EXTRAIT DU TEXTE

Place de la bourse, ça bastonne sévère. Du groove, du power trio, du punk-jazz, de l’électronique, de la soul. Tout ce qui compte comme groupes dans le genre est venu bruyamment s’exprimer. Et c’est là que le bât blesse, la sonorisation trop forte de cette scène était assez mauvaise pour gâcher le plaisir et même saboter certains concerts. Malheureusement, l’ingénieur du son sur la Grand Place n’était pas meilleur et il a fallu attendre le dimanche avec une autre équipe son pour retrouver des réglages qui mettent en valeur la musique.
- Karen van Schaick © LottoBrusselsJazzWeekEnd
Par chance, la dernière scène, place Sainte-Catherine, avait un son de qualité tout le temps. Sur cette scène ont joué les groupes émergents, ceux repérés par Brussels Jazz Alert, comme HyperContent !, Le Ministère ou HU ! de la saxophoniste Karen Van Schaick.

SECTION DES DONNÉES
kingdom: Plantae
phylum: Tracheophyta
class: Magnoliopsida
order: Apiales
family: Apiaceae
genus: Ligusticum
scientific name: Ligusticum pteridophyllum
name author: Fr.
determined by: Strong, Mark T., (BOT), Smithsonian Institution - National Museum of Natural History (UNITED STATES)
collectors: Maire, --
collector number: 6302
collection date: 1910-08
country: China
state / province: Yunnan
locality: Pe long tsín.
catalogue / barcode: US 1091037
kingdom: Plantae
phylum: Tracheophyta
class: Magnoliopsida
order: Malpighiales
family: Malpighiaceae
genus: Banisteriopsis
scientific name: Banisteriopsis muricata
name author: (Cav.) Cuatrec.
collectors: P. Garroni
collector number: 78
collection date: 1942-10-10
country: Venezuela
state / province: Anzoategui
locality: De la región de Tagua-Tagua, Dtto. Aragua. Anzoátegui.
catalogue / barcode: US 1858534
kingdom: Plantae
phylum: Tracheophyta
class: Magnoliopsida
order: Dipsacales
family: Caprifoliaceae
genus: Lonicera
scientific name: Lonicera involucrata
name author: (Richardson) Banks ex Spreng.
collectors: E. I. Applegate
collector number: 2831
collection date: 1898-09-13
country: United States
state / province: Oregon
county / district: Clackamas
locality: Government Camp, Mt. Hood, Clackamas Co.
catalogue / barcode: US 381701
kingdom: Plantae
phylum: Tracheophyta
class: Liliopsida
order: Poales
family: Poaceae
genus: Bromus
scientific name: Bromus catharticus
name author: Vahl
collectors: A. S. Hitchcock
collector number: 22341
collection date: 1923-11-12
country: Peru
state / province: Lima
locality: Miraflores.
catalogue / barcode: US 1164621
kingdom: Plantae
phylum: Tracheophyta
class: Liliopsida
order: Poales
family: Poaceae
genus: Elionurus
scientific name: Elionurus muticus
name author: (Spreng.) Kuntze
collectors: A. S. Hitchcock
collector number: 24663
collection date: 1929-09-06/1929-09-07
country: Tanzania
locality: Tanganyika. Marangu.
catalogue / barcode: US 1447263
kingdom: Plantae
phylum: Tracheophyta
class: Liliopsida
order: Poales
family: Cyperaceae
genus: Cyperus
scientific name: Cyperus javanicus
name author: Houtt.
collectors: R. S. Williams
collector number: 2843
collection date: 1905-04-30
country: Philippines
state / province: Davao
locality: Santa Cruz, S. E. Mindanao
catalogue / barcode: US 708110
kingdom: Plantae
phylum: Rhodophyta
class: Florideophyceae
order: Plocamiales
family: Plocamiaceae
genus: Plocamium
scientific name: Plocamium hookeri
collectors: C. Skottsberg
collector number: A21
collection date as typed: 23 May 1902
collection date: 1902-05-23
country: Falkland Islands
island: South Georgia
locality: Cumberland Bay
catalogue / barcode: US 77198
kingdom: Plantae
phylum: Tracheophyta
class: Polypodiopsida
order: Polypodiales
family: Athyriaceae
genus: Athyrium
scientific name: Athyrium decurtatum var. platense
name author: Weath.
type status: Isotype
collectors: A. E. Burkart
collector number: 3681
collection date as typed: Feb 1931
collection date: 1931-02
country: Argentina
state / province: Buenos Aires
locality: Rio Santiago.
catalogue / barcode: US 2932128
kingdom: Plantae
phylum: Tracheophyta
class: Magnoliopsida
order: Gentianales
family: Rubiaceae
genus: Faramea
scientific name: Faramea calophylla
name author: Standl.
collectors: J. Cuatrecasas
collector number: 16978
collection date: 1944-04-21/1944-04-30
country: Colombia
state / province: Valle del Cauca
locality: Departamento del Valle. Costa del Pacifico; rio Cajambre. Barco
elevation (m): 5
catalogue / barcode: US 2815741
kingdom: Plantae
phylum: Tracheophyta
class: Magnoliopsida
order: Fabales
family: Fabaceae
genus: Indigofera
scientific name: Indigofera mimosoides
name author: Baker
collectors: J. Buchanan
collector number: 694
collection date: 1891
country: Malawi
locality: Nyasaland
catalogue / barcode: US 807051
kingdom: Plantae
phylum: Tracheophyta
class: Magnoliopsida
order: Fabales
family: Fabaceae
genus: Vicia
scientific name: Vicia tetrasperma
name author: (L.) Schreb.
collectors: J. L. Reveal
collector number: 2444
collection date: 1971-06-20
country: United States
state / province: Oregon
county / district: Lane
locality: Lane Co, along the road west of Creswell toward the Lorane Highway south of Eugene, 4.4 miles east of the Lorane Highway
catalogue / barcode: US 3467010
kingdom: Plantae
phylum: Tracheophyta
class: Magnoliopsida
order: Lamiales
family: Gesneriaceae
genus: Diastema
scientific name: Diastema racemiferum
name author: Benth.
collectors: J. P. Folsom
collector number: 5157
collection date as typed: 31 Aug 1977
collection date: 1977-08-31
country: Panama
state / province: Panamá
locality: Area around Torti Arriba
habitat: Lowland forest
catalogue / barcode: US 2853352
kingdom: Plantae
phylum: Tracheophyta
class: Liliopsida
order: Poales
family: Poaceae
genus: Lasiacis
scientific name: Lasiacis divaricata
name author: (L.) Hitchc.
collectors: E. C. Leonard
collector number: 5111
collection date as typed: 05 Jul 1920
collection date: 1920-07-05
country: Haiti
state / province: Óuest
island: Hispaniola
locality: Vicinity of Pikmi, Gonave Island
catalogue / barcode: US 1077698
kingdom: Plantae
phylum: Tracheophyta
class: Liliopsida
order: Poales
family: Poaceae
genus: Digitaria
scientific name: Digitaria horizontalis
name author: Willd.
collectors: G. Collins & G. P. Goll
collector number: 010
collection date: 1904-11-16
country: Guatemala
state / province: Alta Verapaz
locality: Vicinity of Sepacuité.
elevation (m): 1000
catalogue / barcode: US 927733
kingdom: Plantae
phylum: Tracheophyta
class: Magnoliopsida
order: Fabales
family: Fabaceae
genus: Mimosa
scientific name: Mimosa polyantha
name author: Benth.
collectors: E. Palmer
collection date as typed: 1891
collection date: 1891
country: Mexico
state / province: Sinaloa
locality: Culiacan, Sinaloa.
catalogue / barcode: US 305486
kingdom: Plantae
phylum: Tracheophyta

À FAIRE
• a. Recopiez le passage de l'extrait sur le festival de jazz, en commençant par « Place de la » et en allant jusqu'à « Karen Van Schaick. ».
• b. Répondez brièvement aux questions suivantes sur l'extrait consacré au festival de jazz, chacune sur sa propre ligne et marquée comme la question :
(i) Sur quelle place la sonorisation de la scène était-elle trop forte ?
(ii) Quel jour une autre équipe son a-t-elle permis de retrouver de bons réglages ?
(iii) De quel instrument joue Karen Van Schaick ?

RÉSULTATS PAR TÂCHE
• a.
Place de la bourse, ça bastonne sévère. Du groove, du power trio, du punk-jazz, de l’électronique, de la soul. Tout ce qui compte comme groupes dans le genre est venu bruyamment s’exprimer. Et c’est là que le bât blesse, la sonorisation trop forte de cette scène était assez mauvaise pour gâcher le plaisir et même saboter certains concerts. Malheureusement, l’ingénieur du son sur la Grand Place n’était pas meilleur et il a fallu attendre le dimanche avec une autre équipe son pour retrouver des réglages qui mettent en valeur la musique.
- Karen van Schaick © LottoBrusselsJazzWeekEnd
Par chance, la dernière scène, place Sainte-Catherine, avait un son de qualité tout le temps. Sur cette scène ont joué les groupes émergents, ceux repérés par Brussels Jazz Alert, comme HyperContent !, Le Ministère ou HU ! de la saxophoniste Karen Van Schaick.

• b.
(i) Place de la Bourse
(ii) Le dimanche
(iii) Du saxophone